Top of TASK INPUT
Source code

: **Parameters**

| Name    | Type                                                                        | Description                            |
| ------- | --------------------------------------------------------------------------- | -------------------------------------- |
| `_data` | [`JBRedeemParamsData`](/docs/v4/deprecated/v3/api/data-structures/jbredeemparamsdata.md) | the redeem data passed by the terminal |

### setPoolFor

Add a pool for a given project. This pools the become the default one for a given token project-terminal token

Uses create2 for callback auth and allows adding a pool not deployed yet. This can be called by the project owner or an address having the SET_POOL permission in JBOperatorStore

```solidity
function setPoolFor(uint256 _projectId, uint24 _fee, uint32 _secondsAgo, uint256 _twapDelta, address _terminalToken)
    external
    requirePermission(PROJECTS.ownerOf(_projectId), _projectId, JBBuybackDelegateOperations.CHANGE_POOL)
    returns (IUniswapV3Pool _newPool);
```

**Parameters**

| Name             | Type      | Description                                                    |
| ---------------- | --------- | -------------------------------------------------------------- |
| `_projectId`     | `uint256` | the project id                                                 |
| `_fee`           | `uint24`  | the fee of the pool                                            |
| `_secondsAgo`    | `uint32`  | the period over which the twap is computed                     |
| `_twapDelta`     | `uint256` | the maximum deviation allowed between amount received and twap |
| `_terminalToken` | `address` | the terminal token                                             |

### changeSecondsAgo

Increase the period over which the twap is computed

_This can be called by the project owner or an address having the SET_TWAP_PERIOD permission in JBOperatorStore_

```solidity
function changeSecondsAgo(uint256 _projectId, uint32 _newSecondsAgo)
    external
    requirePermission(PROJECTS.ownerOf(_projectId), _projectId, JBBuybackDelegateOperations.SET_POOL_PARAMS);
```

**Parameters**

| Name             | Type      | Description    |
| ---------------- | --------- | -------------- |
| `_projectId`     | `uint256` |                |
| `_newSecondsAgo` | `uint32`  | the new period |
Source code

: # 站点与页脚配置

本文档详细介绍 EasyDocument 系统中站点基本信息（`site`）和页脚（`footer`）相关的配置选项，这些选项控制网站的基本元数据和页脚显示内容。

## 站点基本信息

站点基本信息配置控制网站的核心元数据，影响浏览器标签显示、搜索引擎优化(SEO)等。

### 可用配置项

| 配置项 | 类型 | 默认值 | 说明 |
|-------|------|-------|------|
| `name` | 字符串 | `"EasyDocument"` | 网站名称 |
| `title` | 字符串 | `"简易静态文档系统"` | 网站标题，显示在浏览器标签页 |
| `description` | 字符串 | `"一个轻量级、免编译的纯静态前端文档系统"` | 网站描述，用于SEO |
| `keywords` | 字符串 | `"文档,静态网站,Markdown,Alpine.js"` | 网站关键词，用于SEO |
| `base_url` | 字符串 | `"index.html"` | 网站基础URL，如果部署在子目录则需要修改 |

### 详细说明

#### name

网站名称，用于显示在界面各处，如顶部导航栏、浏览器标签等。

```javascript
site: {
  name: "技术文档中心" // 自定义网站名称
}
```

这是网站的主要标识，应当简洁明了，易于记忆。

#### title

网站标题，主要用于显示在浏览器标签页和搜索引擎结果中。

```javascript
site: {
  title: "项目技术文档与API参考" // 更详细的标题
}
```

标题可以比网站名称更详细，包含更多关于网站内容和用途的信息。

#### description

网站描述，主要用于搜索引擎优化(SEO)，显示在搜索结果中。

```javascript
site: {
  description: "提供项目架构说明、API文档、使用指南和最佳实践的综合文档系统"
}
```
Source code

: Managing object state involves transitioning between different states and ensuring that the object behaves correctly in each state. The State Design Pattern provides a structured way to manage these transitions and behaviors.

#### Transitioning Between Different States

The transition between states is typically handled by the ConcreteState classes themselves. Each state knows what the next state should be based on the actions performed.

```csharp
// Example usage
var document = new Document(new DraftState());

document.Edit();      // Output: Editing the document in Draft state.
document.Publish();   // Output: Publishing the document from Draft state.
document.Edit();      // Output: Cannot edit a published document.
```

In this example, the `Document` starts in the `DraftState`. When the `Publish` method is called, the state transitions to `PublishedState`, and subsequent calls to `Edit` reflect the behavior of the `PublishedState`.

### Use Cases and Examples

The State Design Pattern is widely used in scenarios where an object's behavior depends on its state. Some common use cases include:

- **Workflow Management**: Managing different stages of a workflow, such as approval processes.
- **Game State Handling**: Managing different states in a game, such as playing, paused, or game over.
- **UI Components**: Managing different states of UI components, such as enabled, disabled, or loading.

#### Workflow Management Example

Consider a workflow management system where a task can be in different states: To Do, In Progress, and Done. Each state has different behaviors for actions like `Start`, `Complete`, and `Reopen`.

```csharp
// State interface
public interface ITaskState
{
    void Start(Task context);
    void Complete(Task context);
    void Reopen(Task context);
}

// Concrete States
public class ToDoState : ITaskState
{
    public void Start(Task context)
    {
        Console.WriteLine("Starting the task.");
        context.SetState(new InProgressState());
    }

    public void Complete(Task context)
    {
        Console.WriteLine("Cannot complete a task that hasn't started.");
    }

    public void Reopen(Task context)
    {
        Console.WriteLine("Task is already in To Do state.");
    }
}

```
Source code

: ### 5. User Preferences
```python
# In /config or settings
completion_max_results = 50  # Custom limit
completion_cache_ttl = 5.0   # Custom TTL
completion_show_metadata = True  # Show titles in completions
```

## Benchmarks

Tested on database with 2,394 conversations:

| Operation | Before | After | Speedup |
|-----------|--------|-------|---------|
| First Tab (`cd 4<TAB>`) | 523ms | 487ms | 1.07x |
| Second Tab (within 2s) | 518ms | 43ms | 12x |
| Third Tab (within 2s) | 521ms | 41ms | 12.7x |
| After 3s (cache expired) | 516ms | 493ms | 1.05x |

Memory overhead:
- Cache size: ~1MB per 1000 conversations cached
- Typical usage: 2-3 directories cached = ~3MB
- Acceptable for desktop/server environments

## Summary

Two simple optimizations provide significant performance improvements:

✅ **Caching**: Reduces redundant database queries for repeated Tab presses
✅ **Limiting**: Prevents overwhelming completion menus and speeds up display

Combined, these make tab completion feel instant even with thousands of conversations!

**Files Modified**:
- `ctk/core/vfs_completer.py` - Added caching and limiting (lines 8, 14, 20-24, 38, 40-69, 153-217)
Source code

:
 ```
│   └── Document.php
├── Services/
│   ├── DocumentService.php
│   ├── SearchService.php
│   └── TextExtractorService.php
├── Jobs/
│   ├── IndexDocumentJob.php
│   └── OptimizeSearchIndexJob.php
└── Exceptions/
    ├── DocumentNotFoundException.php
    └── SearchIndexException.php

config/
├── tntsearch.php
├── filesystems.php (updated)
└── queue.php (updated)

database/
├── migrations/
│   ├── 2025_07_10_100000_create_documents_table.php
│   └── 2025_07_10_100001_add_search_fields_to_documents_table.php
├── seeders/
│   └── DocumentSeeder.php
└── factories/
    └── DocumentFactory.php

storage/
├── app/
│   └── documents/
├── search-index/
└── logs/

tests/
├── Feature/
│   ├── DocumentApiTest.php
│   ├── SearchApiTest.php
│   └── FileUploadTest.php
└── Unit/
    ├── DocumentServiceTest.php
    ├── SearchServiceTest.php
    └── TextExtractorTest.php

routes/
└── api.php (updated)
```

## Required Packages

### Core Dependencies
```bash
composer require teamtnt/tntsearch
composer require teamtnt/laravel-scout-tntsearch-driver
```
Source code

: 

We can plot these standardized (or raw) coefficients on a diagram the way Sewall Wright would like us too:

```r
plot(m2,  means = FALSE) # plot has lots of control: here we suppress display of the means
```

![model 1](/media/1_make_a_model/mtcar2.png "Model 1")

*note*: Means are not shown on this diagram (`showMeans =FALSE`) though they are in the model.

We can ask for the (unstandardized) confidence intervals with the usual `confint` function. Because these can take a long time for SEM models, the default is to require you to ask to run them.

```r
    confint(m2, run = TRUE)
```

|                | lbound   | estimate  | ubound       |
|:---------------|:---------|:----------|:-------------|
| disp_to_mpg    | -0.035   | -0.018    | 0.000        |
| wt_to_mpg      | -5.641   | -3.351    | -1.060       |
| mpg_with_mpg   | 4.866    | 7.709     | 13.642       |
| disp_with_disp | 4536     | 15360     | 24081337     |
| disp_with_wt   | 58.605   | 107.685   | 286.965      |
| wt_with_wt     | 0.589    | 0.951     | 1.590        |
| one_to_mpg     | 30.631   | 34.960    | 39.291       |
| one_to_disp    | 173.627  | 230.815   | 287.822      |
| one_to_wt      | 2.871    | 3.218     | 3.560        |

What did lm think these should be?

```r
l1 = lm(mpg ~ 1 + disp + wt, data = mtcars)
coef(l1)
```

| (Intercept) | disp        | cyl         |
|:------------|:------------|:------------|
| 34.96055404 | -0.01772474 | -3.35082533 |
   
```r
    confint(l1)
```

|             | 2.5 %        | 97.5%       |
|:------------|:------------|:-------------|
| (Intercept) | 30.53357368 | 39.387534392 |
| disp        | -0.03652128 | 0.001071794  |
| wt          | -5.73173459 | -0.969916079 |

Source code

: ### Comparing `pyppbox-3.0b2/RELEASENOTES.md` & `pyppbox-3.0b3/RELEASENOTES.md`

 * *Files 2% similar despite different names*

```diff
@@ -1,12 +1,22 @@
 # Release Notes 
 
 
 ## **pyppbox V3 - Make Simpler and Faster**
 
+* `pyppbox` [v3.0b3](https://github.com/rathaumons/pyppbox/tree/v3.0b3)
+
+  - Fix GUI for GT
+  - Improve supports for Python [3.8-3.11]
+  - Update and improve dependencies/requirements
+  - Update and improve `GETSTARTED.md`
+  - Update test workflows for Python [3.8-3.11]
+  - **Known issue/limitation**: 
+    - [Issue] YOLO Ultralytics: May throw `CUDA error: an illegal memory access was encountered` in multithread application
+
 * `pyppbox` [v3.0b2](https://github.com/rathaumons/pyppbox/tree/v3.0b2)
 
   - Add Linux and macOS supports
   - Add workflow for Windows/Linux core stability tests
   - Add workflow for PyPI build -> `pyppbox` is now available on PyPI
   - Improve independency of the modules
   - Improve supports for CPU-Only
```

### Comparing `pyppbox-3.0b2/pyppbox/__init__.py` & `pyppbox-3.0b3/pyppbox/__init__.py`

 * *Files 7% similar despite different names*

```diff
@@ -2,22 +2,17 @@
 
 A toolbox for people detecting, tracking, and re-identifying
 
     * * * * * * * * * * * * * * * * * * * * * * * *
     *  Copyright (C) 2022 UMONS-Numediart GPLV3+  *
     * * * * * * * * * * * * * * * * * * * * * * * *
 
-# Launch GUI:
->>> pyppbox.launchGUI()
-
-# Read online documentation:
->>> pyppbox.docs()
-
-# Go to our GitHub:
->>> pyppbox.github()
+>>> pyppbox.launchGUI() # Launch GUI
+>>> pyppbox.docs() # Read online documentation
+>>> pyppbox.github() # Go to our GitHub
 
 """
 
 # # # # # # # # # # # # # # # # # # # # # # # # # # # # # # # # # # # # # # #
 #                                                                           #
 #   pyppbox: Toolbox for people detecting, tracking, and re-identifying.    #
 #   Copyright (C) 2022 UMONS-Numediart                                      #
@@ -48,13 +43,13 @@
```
Bottom of TASK INPUT
EXERCISE DIRECTIONS - Start at the first line of the data above. Stop after the line containing "Add a pool for", reproducing each line exactly and adding nothing.

THE COMPLETED TASK -
Source code

: **Parameters**

| Name    | Type                                                                        | Description                            |
| ------- | --------------------------------------------------------------------------- | -------------------------------------- |
| `_data` | [`JBRedeemParamsData`](/docs/v4/deprecated/v3/api/data-structures/jbredeemparamsdata.md) | the redeem data passed by the terminal |

### setPoolFor

Add a pool for a given project. This pools the become the default one for a given token project-terminal token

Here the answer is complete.